3 Replies Latest reply on Aug 25, 2005 12:46 AM by chiba

    instrumenting a loaded class

    nick.collier

      Hi,

      I'm using a javaassist in a mechanism for creating dyanamic listeners. The idea is that the user can specify a class and field to watch for field access and then an instance and method to call on that instance when the field is accessed. As for implementation, I replace the field access with the access ($proceed($$)) and a method that notifies the listener.

      This works well when I specify the listener and what to watch before the class I want to watch is loaded. The onLoad method of my translator adds the code into the class I want to watch and everything works OK.

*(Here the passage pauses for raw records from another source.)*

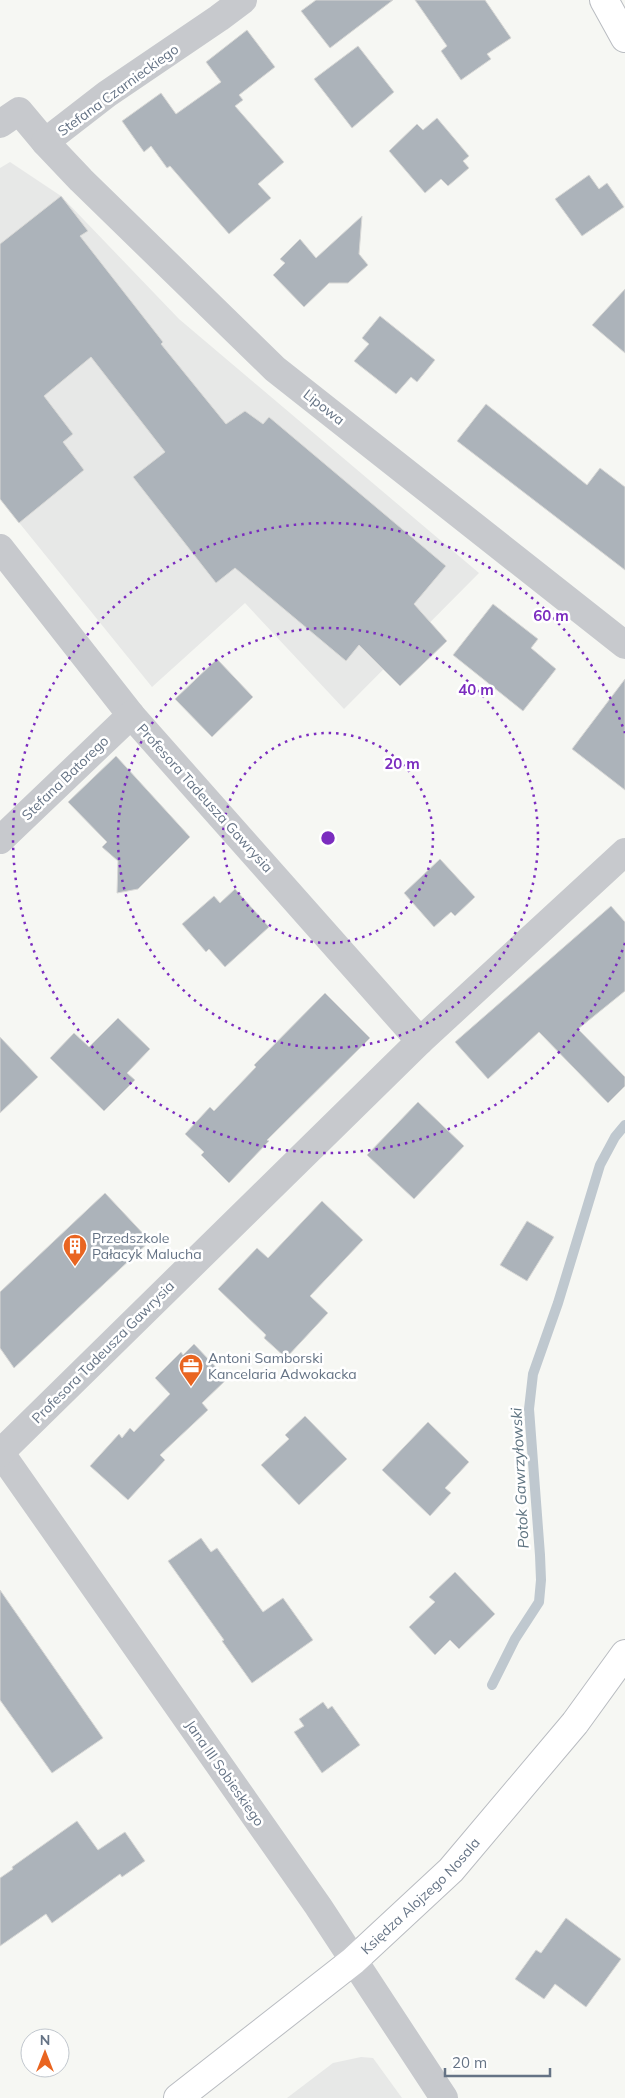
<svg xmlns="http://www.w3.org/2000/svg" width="625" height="2098" font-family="Mulish,sans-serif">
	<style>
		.built { fill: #e7e8e7 }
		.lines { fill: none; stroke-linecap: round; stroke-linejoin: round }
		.stream { stroke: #bfc8cf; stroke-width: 10 }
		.building { fill: #acb3ba; stroke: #d8d8d6 }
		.secondary-casing { stroke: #b9bcc1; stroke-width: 30 }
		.street { stroke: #c7c9cd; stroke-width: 28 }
		.secondary { stroke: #fff; stroke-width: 28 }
		.ring { fill: none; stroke: #7b2cbf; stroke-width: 2.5; stroke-dasharray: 2.5 5 }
		.labels { text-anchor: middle; stroke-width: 5; stroke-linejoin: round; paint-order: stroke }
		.street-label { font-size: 14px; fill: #657385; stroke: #fff }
		.poi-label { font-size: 14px; fill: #657385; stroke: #fff; text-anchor: start }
		.water-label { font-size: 15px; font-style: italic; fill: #607582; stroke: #fff }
		.centre { fill: #7b2cbf; stroke: #fff; stroke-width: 2.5 }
		.ring-label { font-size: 15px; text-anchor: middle; font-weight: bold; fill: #7b2cbf; stroke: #fff; stroke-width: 5; stroke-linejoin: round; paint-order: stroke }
	</style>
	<rect width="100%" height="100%" fill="#f6f7f3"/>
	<!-- built -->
	<g class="built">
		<path d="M10 162 61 196 179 319 479 573 344 709 245 603 152 687 0 499V168Z"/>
		<path d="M361 2057 373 2058 402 2098H287L333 2063Z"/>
	</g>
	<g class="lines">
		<!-- stream -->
		<path class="stream" d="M492 1685 515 1639 539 1602 541 1580 540 1555 529 1409 533 1374 558 1303 600 1165 615 1137 625 1125"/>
	</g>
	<!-- building -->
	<g class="building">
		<path d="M316 0H393L330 48 301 11Z"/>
		<path d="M415 0H485L511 38 487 54 491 59 461 80 441 51 447 46Z"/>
		<path d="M247 30 275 67 239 95 243 100 235 106 284 162 258 184 271 198 229 234 170 166 167 168 151 146 144 152 122 121 161 93 176 114 221 82 206 62Z"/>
		<path d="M358 46 394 92 352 128 314 79Z"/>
		<path d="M437 118 469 156 463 161 469 168 448 186 441 179 425 193 389 151 417 124 423 130Z"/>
		<path d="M589 175 599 189 607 183 624 207 582 236 555 199Z"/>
		<path d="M61 196 88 231 80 236 163 342 161 344 226 424 245 411 263 424 269 417 446 566 414 604 447 641 400 686 359 645 346 661 235 568 216 583 133 477 165 452 91 357 44 396 73 434 63 442 84 470 19 523 0 499V244Z"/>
		<path d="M362 216 359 254 368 265 348 283H329L304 307 273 275 285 263 280 259 300 239 316 258Z"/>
		<path d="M625 289V353L592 325Z"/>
		<path d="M380 316 435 360 417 382 411 377 396 394 354 361 369 344 362 338Z"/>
		<path d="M486 404 587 485 600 468 625 487V570L457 441Z"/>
		<path d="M493 604 538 639 531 648 556 669 523 711 453 655Z"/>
		<path d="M217 659 253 697 212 737 175 699Z"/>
		<path d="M625 679V790L572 749Z"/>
		<path d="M116 756 190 837 138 889 117 893 118 861 102 847 107 842 68 802Z"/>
		<path d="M440 859 475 897 455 916 451 912 434 927 404 893Z"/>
		<path d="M235 889 269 927 225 967 209 949 206 952 182 924 214 896 220 903Z"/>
		<path d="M611 906 625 922V991L578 1029 625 1077V1086L608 1103 539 1032 488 1079 455 1042Z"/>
		<path d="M325 993 370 1038 267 1140 269 1141 229 1183 201 1155 204 1152 185 1134 210 1107 214 1111 256 1067 254 1065Z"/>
		<path d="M118 1018 150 1049 127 1073 135 1080 104 1111 50 1058 74 1033 89 1047Z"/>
		<path d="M0 1037 38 1077 0 1113Z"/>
		<path d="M418 1102 464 1146 414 1199 367 1155Z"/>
		<path d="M105 1193 150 1241 14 1368 0 1348V1292Z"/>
		<path d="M322 1201 363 1240 310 1296 328 1313 286 1358 264 1338 266 1335 218 1289 257 1248 268 1258Z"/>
		<path d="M527 1221 554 1237 527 1281 500 1265Z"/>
		<path d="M194 1344 227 1379 202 1403 208 1410 160 1455 165 1460 128 1500 90 1466 119 1434 122 1438 130 1428 134 1432 170 1394 155 1378 181 1352 183 1355Z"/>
		<path d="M305 1416 347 1459 299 1505 261 1465 289 1439 285 1435Z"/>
		<path d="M428 1422 469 1462 445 1488 451 1493 430 1516 382 1470Z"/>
		<path d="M201 1538 211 1552 217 1548 263 1612 283 1598 313 1640 252 1683 222 1641 224 1640 168 1561Z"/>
		<path d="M455 1572 495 1614 459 1649 450 1640 435 1655 409 1627 435 1602 429 1597Z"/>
		<path d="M0 1590 103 1738 52 1773 0 1700Z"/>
		<path d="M323 1702 328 1709 332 1706 360 1745 322 1773 294 1732 304 1726 299 1719Z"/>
		<path d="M77 1821 98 1850 125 1832 145 1861 122 1877 120 1874 52 1923 46 1914 0 1946V1878L13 1869 12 1867Z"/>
		<path d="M566 1918 621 1959 586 2007 555 1984 544 1999 515 1979 536 1950 541 1953Z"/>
	</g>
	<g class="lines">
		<defs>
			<g id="secondary">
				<path d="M604 0 625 38"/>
				<path id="s1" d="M178 2098 353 1961 451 1870 575 1723 625 1654"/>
			</g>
		</defs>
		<!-- secondary casing -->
		<use href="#secondary" class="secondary-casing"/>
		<!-- street -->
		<g class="street">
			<path d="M0 124 19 111 45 142 107 94 219 18 243 0"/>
			<path d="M45 142 81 180 275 369 625 645"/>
			<path d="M0 548 131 715 420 1041"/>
			<path d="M0 840 131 715"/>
			<path d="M0 1452 318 1906 444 2098"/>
			<path d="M0 1453 420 1041 625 852"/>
		</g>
		<!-- secondary -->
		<use href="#secondary" class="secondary"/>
	</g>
	<!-- distance rings -->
	<g class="ring">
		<circle cx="328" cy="838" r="105"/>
		<circle cx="328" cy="838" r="210"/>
		<path d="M625 943A315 315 0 1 1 625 733"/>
	</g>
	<!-- icons -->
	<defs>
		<symbol id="building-pin" viewBox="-11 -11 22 30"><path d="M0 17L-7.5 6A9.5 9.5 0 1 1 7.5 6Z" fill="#e96521" stroke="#fff"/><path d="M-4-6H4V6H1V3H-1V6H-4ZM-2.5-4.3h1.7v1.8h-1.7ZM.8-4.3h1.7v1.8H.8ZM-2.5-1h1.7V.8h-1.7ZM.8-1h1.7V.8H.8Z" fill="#fff"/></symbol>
		<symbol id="office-pin" viewBox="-11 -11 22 30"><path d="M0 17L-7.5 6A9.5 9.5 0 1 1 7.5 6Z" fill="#e96521" stroke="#fff"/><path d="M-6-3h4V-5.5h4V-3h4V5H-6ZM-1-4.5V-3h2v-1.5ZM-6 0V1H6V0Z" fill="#fff"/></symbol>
	</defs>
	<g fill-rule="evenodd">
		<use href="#building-pin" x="61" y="1232" width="28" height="38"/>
		<use href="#office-pin" x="177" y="1352" width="28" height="38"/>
	</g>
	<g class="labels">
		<!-- street labels -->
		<g class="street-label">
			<text transform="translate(118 90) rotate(-36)" y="5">Stefana Czarnieckiego</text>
			<text transform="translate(324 407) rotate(38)" y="5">Lipowa</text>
			<text transform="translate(65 778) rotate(-44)" y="5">Stefana Batorego</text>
			<text transform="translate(205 798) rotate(48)" y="5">Profesora Tadeusza Gawrysia</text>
			<text transform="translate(103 1352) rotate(-45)" y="5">Profesora Tadeusza Gawrysia</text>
			<text transform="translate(225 1773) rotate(55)" y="5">Jana III Sobieskiego</text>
			<text dy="5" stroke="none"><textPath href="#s1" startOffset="316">Księdza Alojzego Nosala</textPath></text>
		</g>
		<!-- poi labels -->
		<g class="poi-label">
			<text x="92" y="1243">Przedszkole<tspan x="92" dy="16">Pałacyk Malucha</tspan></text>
			<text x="208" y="1363">Antoni Samborski<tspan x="208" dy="16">Kancelaria Adwokacka</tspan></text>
		</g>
		<!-- water labels -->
		<g class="water-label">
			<text transform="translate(520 1478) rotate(-93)" y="5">Potok Gawrzyłowski</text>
		</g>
	</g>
	<circle cx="328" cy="838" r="8" class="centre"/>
	<g class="ring-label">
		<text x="551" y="621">60 m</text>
		<text x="476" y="695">40 m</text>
		<text x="402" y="769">20 m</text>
	</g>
	<!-- north arrow -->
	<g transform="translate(45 2053)"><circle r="24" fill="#ffffff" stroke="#c1c7ce"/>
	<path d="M0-4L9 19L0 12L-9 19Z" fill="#e96521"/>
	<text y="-8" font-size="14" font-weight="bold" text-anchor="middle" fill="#657385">N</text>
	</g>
	<!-- scale -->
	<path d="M445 2068v8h105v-8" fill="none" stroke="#657385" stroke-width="2.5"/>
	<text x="452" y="2068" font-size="15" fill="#657385" stroke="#ffffff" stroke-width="4" paint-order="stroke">20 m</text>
</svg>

      However, if I want to choose what to watch after the class I want to watch is loaded, that is, after onLoad has been called for that class, this doesn't seem to work. What I'm doing in that case, is just getting the appropriate CtClass from the ClassPool, defrosting() it and then replacing the field access. This change doesn't seem to be picked up by the JVM though as the class behaves normally when the field is accessed.

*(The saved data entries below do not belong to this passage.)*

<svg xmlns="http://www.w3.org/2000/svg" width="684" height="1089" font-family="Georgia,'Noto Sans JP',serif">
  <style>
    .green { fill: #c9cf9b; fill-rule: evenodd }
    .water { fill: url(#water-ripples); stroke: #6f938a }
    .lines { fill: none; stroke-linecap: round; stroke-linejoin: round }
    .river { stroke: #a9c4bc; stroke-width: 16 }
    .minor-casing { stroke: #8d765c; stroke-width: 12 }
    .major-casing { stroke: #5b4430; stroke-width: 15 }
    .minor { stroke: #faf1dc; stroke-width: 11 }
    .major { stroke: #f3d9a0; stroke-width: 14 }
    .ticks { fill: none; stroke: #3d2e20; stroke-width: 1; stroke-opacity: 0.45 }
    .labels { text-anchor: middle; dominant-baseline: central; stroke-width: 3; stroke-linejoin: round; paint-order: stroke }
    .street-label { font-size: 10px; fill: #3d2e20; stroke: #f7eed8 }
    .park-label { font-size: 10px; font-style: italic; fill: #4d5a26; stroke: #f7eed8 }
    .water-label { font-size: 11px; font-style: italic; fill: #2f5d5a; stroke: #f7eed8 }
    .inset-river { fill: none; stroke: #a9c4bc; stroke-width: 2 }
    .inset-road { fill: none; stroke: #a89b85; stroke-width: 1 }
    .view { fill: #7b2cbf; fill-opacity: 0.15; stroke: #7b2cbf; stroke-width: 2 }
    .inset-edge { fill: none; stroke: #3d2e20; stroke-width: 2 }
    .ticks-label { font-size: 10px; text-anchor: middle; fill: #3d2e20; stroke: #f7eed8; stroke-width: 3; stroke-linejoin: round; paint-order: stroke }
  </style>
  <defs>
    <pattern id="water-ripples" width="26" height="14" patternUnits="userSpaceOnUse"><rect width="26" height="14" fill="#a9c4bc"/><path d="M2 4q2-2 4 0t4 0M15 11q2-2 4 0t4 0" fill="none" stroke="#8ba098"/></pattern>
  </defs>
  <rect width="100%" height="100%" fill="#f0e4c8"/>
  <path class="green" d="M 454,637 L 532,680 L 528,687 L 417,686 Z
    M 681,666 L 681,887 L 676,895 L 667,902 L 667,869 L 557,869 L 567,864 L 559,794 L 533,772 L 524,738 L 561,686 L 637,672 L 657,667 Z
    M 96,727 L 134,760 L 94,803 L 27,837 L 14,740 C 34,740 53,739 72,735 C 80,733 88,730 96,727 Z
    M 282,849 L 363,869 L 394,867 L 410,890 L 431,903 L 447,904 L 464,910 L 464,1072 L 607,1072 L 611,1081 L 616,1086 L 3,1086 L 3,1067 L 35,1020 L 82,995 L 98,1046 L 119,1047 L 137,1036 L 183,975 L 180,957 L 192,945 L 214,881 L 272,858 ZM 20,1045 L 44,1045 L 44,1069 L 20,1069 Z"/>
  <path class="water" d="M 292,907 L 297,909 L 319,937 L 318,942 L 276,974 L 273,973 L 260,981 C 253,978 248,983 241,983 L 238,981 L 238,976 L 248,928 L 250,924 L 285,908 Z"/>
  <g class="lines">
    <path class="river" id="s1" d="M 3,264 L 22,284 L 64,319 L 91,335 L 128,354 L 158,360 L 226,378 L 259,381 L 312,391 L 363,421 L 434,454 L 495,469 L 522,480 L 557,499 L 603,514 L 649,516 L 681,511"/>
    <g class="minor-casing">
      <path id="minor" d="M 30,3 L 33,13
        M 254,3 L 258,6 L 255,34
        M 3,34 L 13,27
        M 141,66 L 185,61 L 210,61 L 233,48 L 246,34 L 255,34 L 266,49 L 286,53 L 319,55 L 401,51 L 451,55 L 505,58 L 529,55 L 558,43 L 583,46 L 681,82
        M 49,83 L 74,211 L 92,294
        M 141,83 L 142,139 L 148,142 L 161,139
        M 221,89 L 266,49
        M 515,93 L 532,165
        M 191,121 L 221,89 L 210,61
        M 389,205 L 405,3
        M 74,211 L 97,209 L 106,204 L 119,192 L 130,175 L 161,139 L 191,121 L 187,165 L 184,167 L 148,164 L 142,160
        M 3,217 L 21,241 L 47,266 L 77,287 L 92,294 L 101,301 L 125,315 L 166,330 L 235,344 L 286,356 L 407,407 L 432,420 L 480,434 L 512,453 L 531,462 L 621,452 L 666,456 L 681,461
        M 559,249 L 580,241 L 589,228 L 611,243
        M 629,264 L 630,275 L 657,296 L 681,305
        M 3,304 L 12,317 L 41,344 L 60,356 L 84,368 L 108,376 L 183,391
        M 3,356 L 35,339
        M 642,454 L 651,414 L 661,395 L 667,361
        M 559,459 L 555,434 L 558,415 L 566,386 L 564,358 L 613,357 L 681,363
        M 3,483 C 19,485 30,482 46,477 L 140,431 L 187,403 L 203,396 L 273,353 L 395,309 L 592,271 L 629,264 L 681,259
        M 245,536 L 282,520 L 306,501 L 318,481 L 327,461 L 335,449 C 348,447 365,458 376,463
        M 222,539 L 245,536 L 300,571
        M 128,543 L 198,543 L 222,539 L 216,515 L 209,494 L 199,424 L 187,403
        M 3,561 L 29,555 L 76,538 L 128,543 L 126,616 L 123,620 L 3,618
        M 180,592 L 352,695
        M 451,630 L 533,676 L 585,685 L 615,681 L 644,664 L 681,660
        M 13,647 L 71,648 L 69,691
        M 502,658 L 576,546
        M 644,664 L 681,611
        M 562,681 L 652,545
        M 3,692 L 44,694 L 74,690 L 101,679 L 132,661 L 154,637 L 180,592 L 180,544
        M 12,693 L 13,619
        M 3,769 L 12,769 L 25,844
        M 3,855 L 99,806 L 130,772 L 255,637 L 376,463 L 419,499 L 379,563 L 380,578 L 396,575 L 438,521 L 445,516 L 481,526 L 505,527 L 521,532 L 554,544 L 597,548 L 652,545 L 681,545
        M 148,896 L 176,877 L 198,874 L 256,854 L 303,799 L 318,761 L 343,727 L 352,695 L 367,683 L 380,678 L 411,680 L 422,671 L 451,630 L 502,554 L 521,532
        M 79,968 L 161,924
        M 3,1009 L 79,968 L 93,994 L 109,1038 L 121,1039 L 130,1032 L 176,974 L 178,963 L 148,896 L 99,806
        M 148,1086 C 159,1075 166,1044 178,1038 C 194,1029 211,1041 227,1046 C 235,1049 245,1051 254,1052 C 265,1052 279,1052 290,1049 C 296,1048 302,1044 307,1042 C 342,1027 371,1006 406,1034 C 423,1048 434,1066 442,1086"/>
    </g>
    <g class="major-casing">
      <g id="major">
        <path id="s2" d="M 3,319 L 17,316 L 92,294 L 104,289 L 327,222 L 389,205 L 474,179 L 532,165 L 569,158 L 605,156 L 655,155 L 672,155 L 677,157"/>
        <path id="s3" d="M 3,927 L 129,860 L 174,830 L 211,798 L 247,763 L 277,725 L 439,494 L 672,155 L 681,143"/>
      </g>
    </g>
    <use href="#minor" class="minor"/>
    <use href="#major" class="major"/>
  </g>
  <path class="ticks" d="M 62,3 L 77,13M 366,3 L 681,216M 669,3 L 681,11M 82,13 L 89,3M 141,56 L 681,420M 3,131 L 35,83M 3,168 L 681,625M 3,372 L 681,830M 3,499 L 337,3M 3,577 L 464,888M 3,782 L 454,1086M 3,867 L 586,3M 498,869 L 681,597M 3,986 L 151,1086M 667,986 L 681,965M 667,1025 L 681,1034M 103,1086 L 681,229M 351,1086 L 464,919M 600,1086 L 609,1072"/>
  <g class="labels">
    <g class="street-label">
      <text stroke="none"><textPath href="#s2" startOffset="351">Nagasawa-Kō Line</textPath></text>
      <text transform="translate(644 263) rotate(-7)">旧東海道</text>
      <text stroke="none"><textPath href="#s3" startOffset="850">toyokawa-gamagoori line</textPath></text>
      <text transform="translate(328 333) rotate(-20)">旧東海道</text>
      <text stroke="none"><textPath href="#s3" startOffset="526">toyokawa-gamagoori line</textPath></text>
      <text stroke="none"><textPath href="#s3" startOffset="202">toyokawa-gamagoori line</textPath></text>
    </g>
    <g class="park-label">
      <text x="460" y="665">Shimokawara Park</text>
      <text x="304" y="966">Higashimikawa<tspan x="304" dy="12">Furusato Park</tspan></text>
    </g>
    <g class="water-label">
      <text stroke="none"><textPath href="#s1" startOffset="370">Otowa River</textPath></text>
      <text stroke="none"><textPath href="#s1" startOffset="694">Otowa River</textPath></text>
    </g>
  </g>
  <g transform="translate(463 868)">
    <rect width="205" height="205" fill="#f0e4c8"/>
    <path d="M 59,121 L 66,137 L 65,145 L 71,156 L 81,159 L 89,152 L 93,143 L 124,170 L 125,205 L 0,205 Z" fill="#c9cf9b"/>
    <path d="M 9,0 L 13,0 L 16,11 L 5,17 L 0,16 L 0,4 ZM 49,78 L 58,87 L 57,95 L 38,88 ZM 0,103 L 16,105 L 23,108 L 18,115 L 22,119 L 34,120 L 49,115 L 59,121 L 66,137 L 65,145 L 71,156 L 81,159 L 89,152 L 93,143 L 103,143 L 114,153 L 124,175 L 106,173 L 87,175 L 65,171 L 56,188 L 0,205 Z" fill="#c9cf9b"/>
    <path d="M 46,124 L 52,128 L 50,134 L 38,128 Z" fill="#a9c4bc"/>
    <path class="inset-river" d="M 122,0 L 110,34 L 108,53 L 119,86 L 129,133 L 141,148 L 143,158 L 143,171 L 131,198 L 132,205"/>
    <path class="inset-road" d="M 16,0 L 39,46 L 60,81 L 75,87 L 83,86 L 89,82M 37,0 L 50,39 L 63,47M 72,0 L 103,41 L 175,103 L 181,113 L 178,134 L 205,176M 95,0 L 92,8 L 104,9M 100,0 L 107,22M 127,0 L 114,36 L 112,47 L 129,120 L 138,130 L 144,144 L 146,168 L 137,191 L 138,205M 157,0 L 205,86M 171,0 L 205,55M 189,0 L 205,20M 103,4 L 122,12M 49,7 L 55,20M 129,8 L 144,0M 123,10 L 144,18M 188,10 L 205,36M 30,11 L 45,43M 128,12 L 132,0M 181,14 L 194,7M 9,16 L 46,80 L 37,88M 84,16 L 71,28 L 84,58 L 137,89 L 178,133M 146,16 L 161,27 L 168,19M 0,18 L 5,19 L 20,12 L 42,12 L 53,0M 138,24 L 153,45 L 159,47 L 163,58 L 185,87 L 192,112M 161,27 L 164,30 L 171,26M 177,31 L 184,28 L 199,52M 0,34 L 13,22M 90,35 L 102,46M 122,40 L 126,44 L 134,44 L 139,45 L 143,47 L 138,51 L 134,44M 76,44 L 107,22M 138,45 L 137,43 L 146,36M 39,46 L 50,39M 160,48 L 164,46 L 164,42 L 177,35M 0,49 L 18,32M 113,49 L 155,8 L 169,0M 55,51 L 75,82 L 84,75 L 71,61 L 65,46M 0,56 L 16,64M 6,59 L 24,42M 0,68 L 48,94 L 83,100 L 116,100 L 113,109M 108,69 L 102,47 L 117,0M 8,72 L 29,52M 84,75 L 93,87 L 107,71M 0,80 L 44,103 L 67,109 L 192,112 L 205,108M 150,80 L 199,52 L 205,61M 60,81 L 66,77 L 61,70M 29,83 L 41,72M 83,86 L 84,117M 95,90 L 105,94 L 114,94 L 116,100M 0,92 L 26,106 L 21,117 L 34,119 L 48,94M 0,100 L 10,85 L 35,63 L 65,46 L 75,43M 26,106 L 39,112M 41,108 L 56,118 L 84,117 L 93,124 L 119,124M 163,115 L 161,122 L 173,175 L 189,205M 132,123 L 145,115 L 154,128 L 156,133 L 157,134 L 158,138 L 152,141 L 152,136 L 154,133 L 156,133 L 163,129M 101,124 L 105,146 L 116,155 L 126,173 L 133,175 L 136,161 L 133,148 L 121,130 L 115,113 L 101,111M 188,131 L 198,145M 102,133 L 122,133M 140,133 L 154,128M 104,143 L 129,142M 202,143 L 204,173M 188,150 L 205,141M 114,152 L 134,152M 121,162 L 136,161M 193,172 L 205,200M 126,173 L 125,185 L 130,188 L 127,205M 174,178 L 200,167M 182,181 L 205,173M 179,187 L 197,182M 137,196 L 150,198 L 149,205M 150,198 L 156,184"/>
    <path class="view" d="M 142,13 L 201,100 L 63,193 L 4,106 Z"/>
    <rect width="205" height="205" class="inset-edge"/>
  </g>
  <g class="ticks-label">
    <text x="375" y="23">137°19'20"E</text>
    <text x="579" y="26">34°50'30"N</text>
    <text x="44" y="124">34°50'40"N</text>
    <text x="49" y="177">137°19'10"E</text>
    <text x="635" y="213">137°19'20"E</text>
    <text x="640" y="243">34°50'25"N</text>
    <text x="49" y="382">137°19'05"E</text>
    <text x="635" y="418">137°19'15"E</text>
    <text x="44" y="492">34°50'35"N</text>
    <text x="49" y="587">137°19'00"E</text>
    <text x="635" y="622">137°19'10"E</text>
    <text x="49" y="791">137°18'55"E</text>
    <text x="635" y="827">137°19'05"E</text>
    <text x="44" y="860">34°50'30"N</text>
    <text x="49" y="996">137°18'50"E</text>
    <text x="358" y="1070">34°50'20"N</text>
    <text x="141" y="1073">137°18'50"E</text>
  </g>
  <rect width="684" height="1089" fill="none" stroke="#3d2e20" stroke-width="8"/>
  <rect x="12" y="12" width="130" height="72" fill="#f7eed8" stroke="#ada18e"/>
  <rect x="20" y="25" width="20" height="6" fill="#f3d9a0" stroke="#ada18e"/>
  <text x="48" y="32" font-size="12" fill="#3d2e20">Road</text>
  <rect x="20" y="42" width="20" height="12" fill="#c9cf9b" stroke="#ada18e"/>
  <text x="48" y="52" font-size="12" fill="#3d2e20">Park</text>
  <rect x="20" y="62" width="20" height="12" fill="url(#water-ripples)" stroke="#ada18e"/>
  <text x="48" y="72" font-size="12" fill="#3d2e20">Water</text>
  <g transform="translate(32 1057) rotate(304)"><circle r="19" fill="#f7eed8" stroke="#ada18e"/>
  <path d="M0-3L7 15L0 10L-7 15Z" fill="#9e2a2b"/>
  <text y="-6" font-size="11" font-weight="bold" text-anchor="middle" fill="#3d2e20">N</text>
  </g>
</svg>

      Any suggestions? I'm hoping this is possible without unloading the class from the JVM but I'm beginning to wonder.

      thanks,

      Nick

        • 1. Re: instrumenting a loaded class
          chiba

          For instrumenting a loaded class, you must use HotSwap
          provided by Sun's JVM. An upcoming new version of
          Javassist provides a utility class for using HotSwap.
          So if you are intrested, please down load the CVS HEAD
          and test it.

          • 2. Re: instrumenting a loaded class
            nick.collier

            chiba,

            Thanks very much!

            I've gotten the code from CVS and taken a look at the HotSwapper. Do you have any sense of what sort of overhead running the virtual machine in this kind of debug mode adds?

            thanks,

            Nick

            • 3. Re: instrumenting a loaded class
              chiba

              According to our experiment with HotSwap of JDK1.4
              (JDK1.4 has HotSwap although it has a different name),
              the overheaeds is less than 5% (normally about 2%).
              We used SPECjvm98, which is a set of relatively small
              programs. So if you run a really big program, the amount
              of the overhead may change. I expect the overhead
              will be still negligible, though.